You’ve been there and so you understand what other parents of chronically ill children are going through – the worry and fear and difficulties of everyday life. You may also be in a unique position to help. Maybe you’ve even been on the receiving end of help, yourself? If so, here are three ways to pay it forward to parents who are in the trenches of their child’s chronic illness:
1. Help With Care
It’s a unique person who can spend an evening with an ill child while parents go out to a movie. But if you’ve been there, you may know enough about a child’s condition to be the special babysitter a family needs. Even if it’s just a run to the grocery store, parents of ill children may struggle to find anyone who can provide a couple minutes of care. You know how valuable these minutes can be! And now you have a chance to provide them for a parent in need.
2. Be There
How much will you tell your friends? How much can your extended family bear to hear? The story of a child’s chronic illness is a burden that some parents have nowhere to share. How could anyone possibly understand? The fact is that you can understand. And as such you have the special opportunity to accept some of this burden from the parent of a chronically ill child. Just by listening, you can lessen their load.
3. Enjoy Life
Sometimes when you’re involved with your ill child’s care, you can look up to find that months or even years have passed without you noticing.

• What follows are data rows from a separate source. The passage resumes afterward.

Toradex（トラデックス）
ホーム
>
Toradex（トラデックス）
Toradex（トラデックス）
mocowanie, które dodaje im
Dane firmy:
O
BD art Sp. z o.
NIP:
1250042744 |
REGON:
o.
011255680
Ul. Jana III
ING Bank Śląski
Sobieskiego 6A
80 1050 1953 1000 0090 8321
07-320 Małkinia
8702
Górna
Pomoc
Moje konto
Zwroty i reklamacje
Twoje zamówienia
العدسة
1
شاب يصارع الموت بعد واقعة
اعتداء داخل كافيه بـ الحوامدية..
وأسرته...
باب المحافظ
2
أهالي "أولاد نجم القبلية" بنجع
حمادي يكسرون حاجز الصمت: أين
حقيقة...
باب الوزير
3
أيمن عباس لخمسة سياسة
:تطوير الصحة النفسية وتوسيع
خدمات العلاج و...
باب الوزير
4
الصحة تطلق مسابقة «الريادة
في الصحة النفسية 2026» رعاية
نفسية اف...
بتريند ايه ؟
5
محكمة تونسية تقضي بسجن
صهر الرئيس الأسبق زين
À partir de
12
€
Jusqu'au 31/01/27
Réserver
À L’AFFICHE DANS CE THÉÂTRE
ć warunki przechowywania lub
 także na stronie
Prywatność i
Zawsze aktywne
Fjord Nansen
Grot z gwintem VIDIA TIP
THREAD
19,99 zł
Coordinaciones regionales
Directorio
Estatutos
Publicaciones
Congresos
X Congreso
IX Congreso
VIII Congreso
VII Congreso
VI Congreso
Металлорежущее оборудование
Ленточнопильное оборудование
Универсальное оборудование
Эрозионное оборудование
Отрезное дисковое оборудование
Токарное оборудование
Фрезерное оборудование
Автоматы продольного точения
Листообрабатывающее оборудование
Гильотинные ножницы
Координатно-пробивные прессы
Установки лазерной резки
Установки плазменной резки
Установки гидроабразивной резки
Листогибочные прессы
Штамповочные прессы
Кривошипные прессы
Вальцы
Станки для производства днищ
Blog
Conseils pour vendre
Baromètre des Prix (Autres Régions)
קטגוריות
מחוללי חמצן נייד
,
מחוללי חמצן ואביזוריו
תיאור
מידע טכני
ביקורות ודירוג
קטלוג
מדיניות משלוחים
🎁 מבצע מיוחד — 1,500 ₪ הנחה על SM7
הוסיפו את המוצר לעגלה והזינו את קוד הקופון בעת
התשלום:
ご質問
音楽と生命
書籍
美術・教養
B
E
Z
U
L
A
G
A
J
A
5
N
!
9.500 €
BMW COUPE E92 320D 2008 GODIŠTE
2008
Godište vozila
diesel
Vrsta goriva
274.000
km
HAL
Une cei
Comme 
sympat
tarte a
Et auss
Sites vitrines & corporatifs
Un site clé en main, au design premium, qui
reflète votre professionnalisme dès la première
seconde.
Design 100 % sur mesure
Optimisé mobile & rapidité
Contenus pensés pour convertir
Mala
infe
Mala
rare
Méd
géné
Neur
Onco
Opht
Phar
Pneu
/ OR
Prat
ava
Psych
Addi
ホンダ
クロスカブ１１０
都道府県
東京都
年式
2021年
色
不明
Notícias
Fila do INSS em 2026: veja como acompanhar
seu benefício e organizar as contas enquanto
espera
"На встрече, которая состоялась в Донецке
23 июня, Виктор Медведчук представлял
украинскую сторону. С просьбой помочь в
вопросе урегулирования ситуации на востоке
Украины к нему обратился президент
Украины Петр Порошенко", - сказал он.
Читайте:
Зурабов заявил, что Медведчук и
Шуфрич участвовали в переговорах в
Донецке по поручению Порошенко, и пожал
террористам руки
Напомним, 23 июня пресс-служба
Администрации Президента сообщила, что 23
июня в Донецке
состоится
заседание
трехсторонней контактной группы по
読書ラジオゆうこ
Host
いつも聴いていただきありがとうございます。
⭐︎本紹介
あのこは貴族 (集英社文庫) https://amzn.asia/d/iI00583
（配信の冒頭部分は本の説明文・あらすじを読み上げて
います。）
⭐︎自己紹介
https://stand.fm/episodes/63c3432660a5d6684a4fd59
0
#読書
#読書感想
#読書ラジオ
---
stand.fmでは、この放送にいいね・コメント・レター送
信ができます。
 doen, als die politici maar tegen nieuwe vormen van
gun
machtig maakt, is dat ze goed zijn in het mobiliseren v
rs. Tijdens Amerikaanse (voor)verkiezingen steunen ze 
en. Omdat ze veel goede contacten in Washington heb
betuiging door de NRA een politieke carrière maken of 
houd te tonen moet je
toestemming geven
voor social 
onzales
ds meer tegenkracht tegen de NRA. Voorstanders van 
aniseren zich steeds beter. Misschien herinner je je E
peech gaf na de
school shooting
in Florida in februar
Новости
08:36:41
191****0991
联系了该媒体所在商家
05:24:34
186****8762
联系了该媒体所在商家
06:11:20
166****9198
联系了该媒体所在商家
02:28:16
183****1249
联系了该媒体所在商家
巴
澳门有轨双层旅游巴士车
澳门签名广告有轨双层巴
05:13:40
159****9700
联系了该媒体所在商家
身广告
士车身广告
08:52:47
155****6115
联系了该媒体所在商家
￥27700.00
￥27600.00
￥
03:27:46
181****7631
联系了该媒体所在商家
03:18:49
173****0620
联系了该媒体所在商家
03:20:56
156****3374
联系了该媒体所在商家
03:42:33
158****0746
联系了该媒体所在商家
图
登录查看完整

You put one foot in front of the next, repeat as necessary. However, though you can’t always see it, there’s more to life than that. Even parents of chronically ill kids remain people with hopes and dreams, likes and dislikes. You have the opportunity to help a parent who perhaps hasn’t looked past his or her child’s illness in many months, take a step outside the system of struggle to have some fun. You should plan it. You should pay for it. You should work with this parent to ensure the ill child has care. (You don’t want fun to add stress to an already stressful situation!) But then consider leaving illness behind for a few hours while the parent focuses on him- or herself in a way that on most days is impossible.